BNL's new risk assessment, Baseline Human Health Risk Assessment dated March 2003, evaluated the potential risk to human health for defined populations that may now, or in the future, be exposed to various contaminants that were identified in the upstream areas of the Peconic River. The assessment conclusion was that a potential risk that exceeded the criteria established by the EPA existed and remedial action objectives to address the possible risk needed to be established and implemented in a timely manner.

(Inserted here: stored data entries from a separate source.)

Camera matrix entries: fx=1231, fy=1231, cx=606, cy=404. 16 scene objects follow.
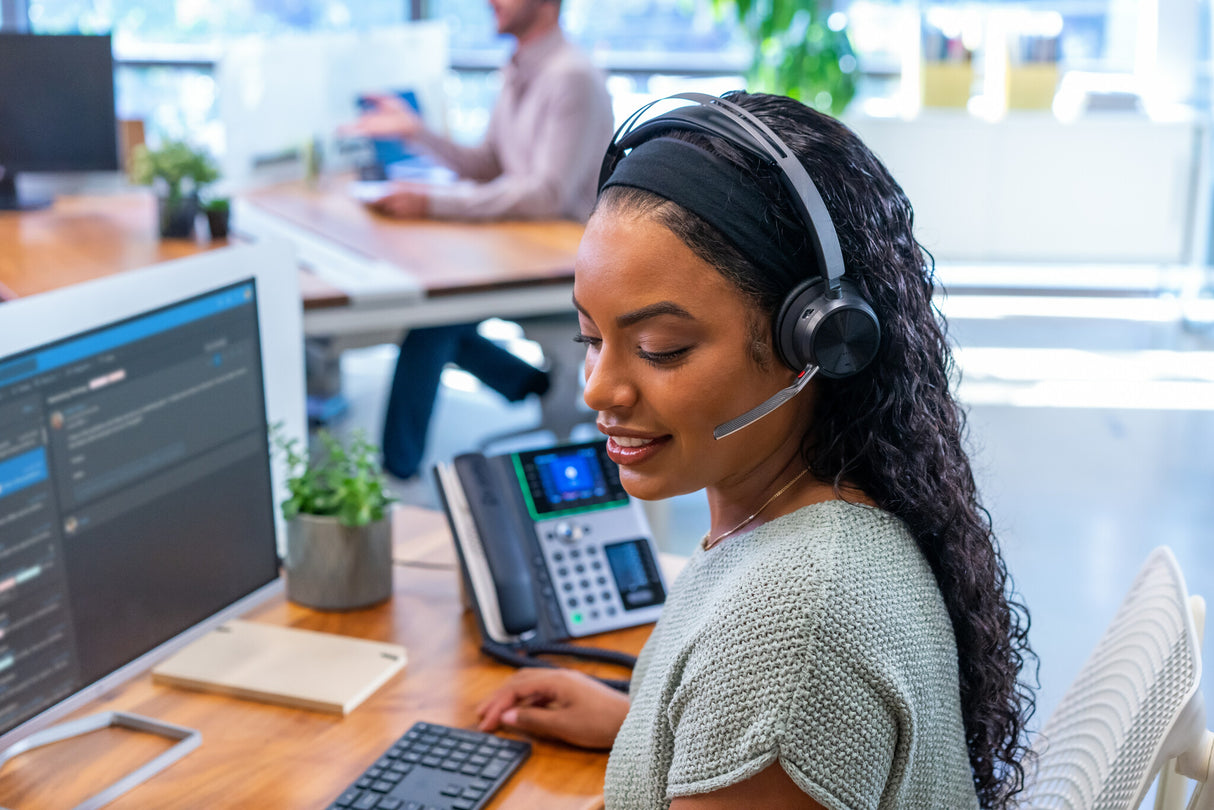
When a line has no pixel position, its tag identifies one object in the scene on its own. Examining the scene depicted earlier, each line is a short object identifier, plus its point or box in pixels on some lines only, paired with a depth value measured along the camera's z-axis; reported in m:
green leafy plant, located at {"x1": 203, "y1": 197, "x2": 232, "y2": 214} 3.04
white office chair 0.95
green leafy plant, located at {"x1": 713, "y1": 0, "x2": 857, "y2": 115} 5.23
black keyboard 1.05
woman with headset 0.80
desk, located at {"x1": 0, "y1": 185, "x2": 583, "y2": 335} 2.62
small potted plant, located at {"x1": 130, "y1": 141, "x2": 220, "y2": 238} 3.04
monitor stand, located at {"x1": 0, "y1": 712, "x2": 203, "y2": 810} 1.06
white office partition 3.24
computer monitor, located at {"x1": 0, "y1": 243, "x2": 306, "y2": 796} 0.99
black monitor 3.37
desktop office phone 1.34
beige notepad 1.22
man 3.25
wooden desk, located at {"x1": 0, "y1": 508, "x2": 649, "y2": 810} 1.07
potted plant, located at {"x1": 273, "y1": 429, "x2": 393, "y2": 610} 1.36
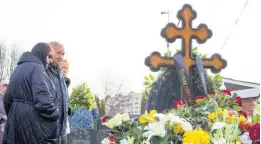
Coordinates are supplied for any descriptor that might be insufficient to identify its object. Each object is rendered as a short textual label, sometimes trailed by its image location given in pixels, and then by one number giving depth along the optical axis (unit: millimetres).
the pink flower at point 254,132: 2379
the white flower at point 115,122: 3076
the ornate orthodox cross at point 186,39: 4738
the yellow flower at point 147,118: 2773
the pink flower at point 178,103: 3915
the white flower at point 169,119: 2682
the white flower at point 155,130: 2594
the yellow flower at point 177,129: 2666
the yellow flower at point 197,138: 2324
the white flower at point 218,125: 2570
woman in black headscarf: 3801
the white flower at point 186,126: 2641
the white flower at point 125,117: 3096
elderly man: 4137
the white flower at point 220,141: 2339
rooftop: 15248
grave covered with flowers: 2465
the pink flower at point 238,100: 3750
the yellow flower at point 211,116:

The new risk assessment information and the data from the successful pilot study (excavation and re-vegetation) were used to develop a new plan for cleanup of the Peconic River. The plan for the on-site portion of the river was released in September 2003. The plan called for removing mercury-contaminated sediment from defined areas, disposing of it off-site, and then restoring the river banks. In order to begin cleanup as quickly as possible, an Action Memorandum was issued in January 2004 for the on-site work where the highest concentrations of contaminants were located. In May 2004, a Proposed Remedial Action Plan was released that covered both the on- and off-site portions of the river. This time, the community supported the proposed plan. While awaiting finalization of a Record of Decision for the Peconic River, an Action Memorandum was issued in September 2004 for the off-site work. On-site work was completed in late 2004 and off-site remediation between the Laboratory boundary and just east of Wading River-Manorville Road, was completed in April 2005.
Following several years of monitoring, with exceptions at two sampling locations, one on-site and one off, contaminants in the water column, sediment, and in the fish, are trending downward. In 2010/2011, BNL went back into the river to cleanup two areas (approximately a third of an acre) showing residual mercury contamination.